Whether it is ideal or not is another matter; one I believe is highly dependent on context. One context where dynamic typing does remain highly useful are applications (such as Wikipedia) where one has to interact with lots of objects (of unknown type) from external agents (often times users, some of them hostile), and/or with other systems over type-lossy interfaces (such as SQL).

But anyway, I like static typing just as much. :) Pity too many languages (by virtue of cleanly supporting only on or the other) tend to make us choose one way or the other up front.

WRT the quality of the articles on Wikipedia: Some of 'em are good, some of 'em are bad; and controversial topics due get bogged down in edit wars as different factions want their side presented as The Trvth. However--if you see an article which a) discusses a topic you are an expert on; and b) is manifestly incorrect, don't just sit there and complain. It's a wiki! Fix the damn article! Click on the "edit this page" tab on the top of the article, and correct the errors! You don't need an account (though if you plan to become a regular editor it's easy to get one), and nobody will ban you or make your life miserable if you make a mistake (all prior revisions are kept of everything, so it's impossible for non-administrators to permanently destroy anything). Wikipedia DEPENDS on contributions from experts to be a comprehensive encyclopedia. It's rather fun, actually.

Enough ranting for today.

━━━━━━

COMPLETE THE FOLLOWING:
(1) The forum post above describes the range of quality among Wikipedia articles. List each kind of article it names in that discussion.
(2) According to the forum post above, why can a non-administrator who makes a mistake while editing not permanently destroy anything on Wikipedia?

DATA ROWS:
━━━━━━

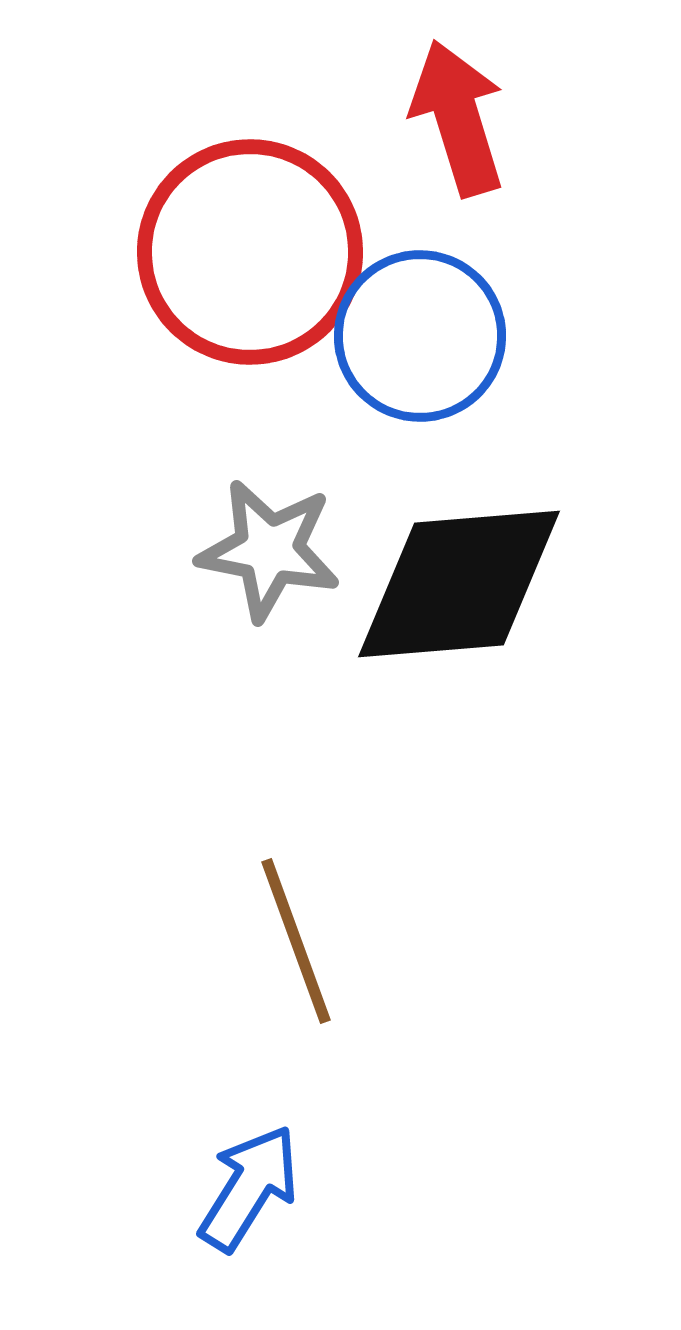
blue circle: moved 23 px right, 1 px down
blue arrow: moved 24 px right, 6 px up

━━━━━━

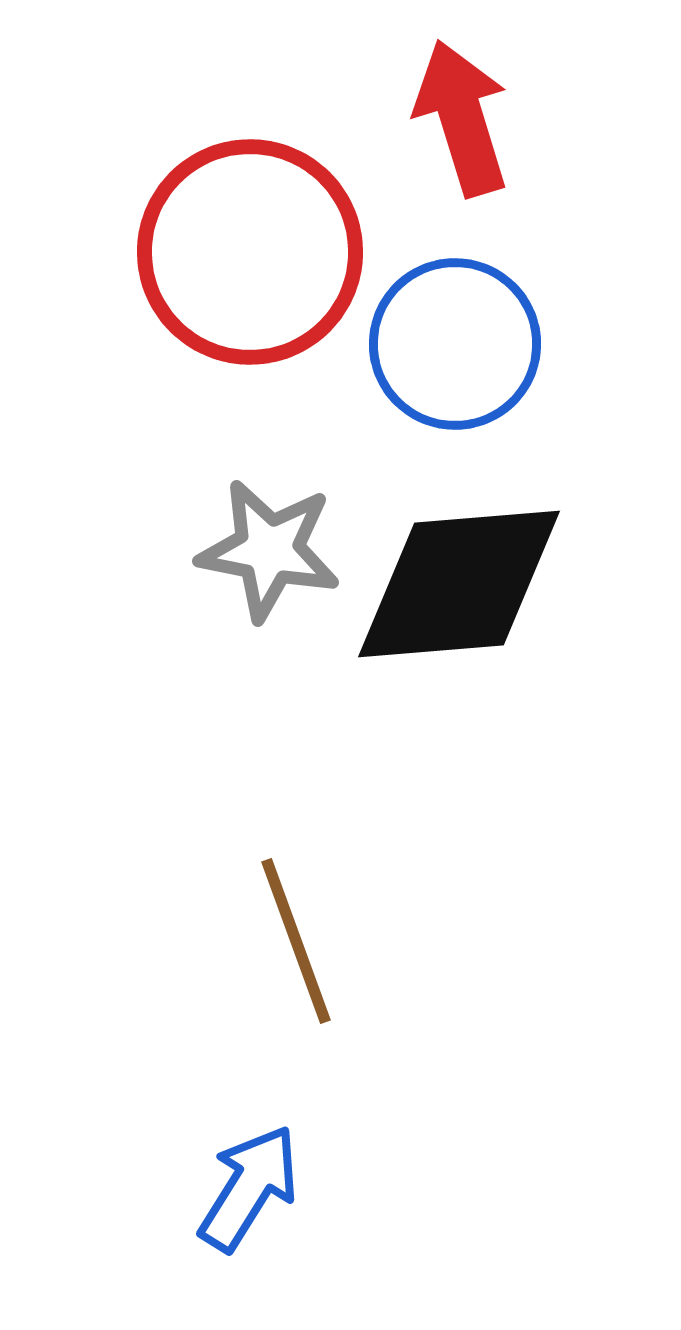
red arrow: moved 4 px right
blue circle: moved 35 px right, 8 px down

━━━━━━

RESULTS FOR THE EXERCISE:
(1)
- Good articles
- Bad articles
- Articles on controversial topics, which get bogged down in edit wars because different factions want their own side presented as the truth

(2) All prior revisions of everything are kept. Because of this, no edit by a non-administrator can permanently destroy anything.